I partook little, as food now set unsteadily in the pit of my stomach no matter how well prepared or how tasty. Mabina ate hardly more. There was a gloom in her aura and a hidden chamber behind her eyes where her soul thrashed about, ravished by something I did not yet understand.

When she took our plates away, I said, "Don't wash them just yet. Let's sit on the porch."
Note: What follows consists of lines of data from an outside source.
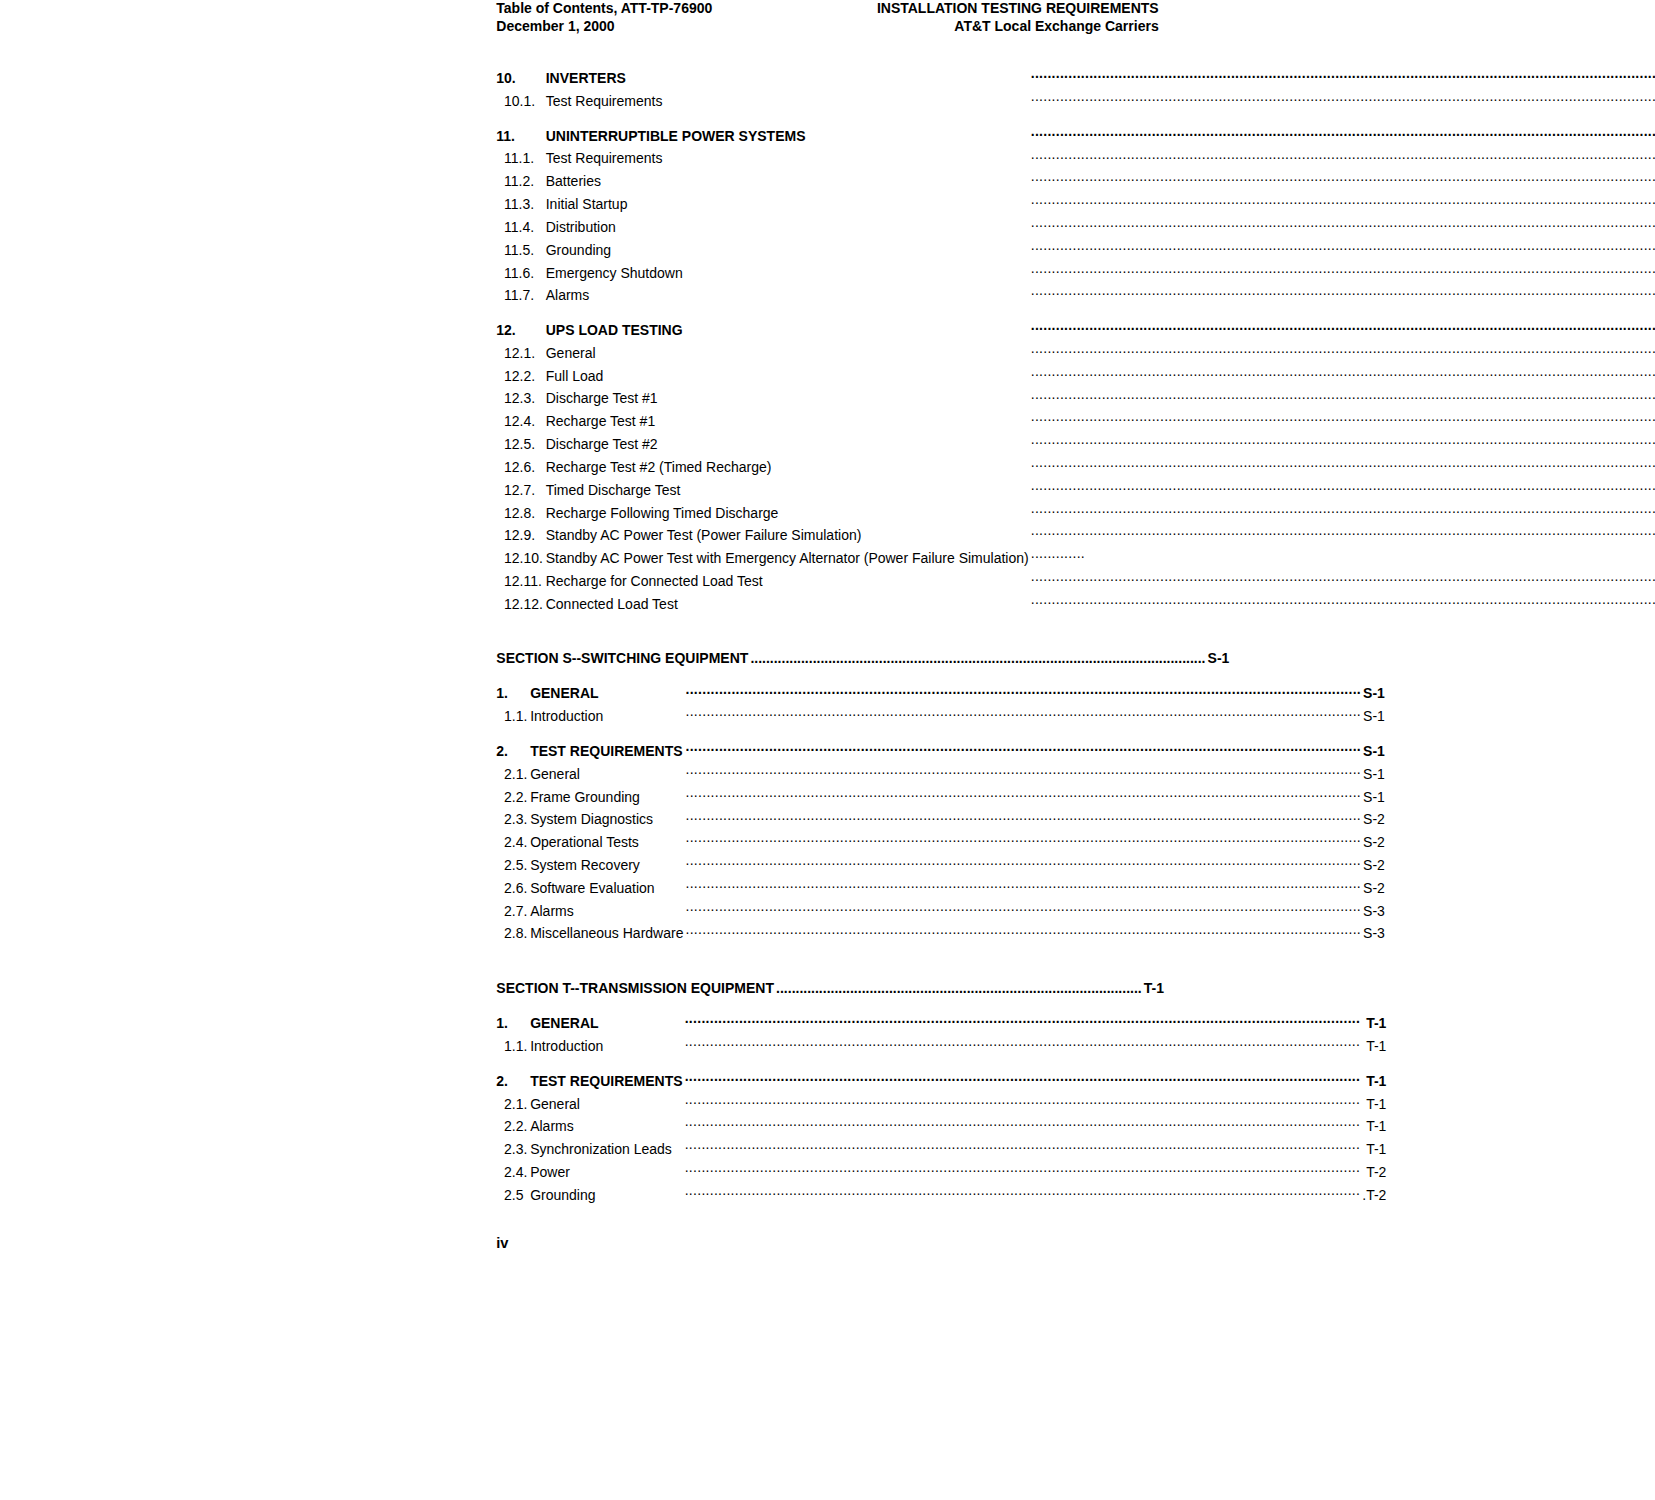Table of Contents, ATT-TP-76900
December 1, 2000
INSTALLATION TESTING REQUIREMENTS
AT&T Local Exchange Carriers
| 10. | INVERTERS | .................................................................................................................................................................. | P-10 |
| 10.1. | Test Requirements | .................................................................................................................................................................. | P-10 |
| 11. | UNINTERRUPTIBLE POWER SYSTEMS | .................................................................................................................................................................. | P-11 |
| 11.1. | Test Requirements | .................................................................................................................................................................. | P-11 |
| 11.2. | Batteries | .................................................................................................................................................................. | P-11 |
| 11.3. | Initial Startup | .................................................................................................................................................................. | P-12 |
| 11.4. | Distribution | .................................................................................................................................................................. | P-13 |
| 11.5. | Grounding | .................................................................................................................................................................. | P-13 |
| 11.6. | Emergency Shutdown | .................................................................................................................................................................. | P-13 |
| 11.7. | Alarms | .................................................................................................................................................................. | P-13 |
| 12. | UPS LOAD TESTING | .................................................................................................................................................................. | P-14 |
| 12.1. | General | .................................................................................................................................................................. | P-14 |
| 12.2. | Full Load | .................................................................................................................................................................. | P-14 |
| 12.3. | Discharge Test #1 | .................................................................................................................................................................. | P-14 |
| 12.4. | Recharge Test #1 | .................................................................................................................................................................. | P-15 |
| 12.5. | Discharge Test #2 | .................................................................................................................................................................. | P-15 |
| 12.6. | Recharge Test #2 (Timed Recharge) | .................................................................................................................................................................. | P-15 |
| 12.7. | Timed Discharge Test | .................................................................................................................................................................. | P-16 |
| 12.8. | Recharge Following Timed Discharge | .................................................................................................................................................................. | P-16 |
| 12.9. | Standby AC Power Test (Power Failure Simulation) | .................................................................................................................................................................. | P-16 |
| 12.10. | Standby AC Power Test with Emergency Alternator (Power Failure Simulation) | ............. | P-17 |
| 12.11. | Recharge for Connected Load Test | .................................................................................................................................................................. | P-17 |
| 12.12. | Connected Load Test | .................................................................................................................................................................. | P-18 |
| SECTION S--SWITCHING EQUIPMENT | ..................................................................................................................... | S-1 |
| 1. | GENERAL | .................................................................................................................................................................. | S-1 |
| 1.1. | Introduction | .................................................................................................................................................................. | S-1 |
| 2. | TEST REQUIREMENTS | .................................................................................................................................................................. | S-1 |
| 2.1. | General | .................................................................................................................................................................. | S-1 |
| 2.2. | Frame Grounding | .................................................................................................................................................................. | S-1 |
| 2.3. | System Diagnostics | .................................................................................................................................................................. | S-2 |
| 2.4. | Operational Tests | .................................................................................................................................................................. | S-2 |
| 2.5. | System Recovery | .................................................................................................................................................................. | S-2 |
| 2.6. | Software Evaluation | .................................................................................................................................................................. | S-2 |
| 2.7. | Alarms | .................................................................................................................................................................. | S-3 |
| 2.8. | Miscellaneous Hardware | .................................................................................................................................................................. | S-3 |
| SECTION T--TRANSMISSION EQUIPMENT | .............................................................................................. | T-1 |
| 1. | GENERAL | .................................................................................................................................................................. | T-1 |
| 1.1. | Introduction | .................................................................................................................................................................. | T-1 |
| 2. | TEST REQUIREMENTS | .................................................................................................................................................................. | T-1 |
| 2.1. | General | .................................................................................................................................................................. | T-1 |
| 2.2. | Alarms | .................................................................................................................................................................. | T-1 |
| 2.3. | Synchronization Leads | .................................................................................................................................................................. | T-1 |
| 2.4. | Power | .................................................................................................................................................................. | T-2 |
| 2.5 | Grounding | .................................................................................................................................................................. | .T-2 |
iv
She helped me from the chair, guided me through the door and to a wicker settee. Fireflies sailed dances in front of us, their tails twinkling like dying-birthing-dying planets. "I used to catch them in my hands," I said. "And hold them cupped to study their light until they expired." I smiled at Mabina. "I was not a very smart girl at one time, curiously enough."

Again, I waited. I studied the vine that grew wild around the legs of the wicker. The leaves were shaped like hearts and the scarlet flowers were funnels for butterfly nectar. I breathed deep, smelling the loam just beyond the porch, and dew settling on peppermint plants and lemon balm and marjoram.

Mabina sighed as loudly as any actor from a stage. I watched her carefully while her eyes followed the fireflies come out to play. "I want to marry this man," she said. "but I can't let myself."

"Why is that? You're of a marrying age. It's time for love, dear child. Love is all that should appeal to you at this time of your life."